As Covid-19 thrusts China into the driver’s seat on managing sovereign debt defaults, can it navigate wisely?
- The Russian experience shows that China would benefit from joining the Paris Club of sovereign creditors, which maintains general rules for managing and restructuring sovereign debt
Global indebtedness has never been greater than it is today. With interest rates so low for so long, anyone who could borrow has done so. But, even with rock-bottom borrowing costs, the economic fallout from the pandemic has forced one vulnerable country after another to declare sovereign default, or to signal that it may do so soon.
Worse, a major creditor to debt-distressed emerging economies, China, has little experience managing cascading sovereign defaults.
Meanwhile, other countries are seeking debt restructuring to avert a default. For example, Kyrgyzstan’s total public debt at the end of June was US$4.7 billion, US$4.1 billion of which was owed to foreign creditors, including US$1.78 billion to China.

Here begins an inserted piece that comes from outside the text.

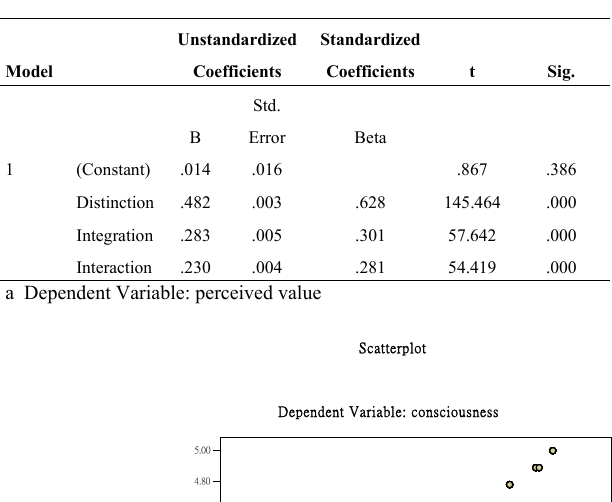
Table 12: The model summary of the linear regression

Kyrgyzstan is hardly alone. In 2018, 72 low-income developing countries with a total debt of US$514 billion owed US$104 billion to Chinese creditors (US$106 billion was owed to the World Bank, and US$60 billion to private bondholders). This includes direct loans from China’s government, lending from “policy banks”, such as the China Development Bank, and non-concessional loans from state-owned commercial enterprises.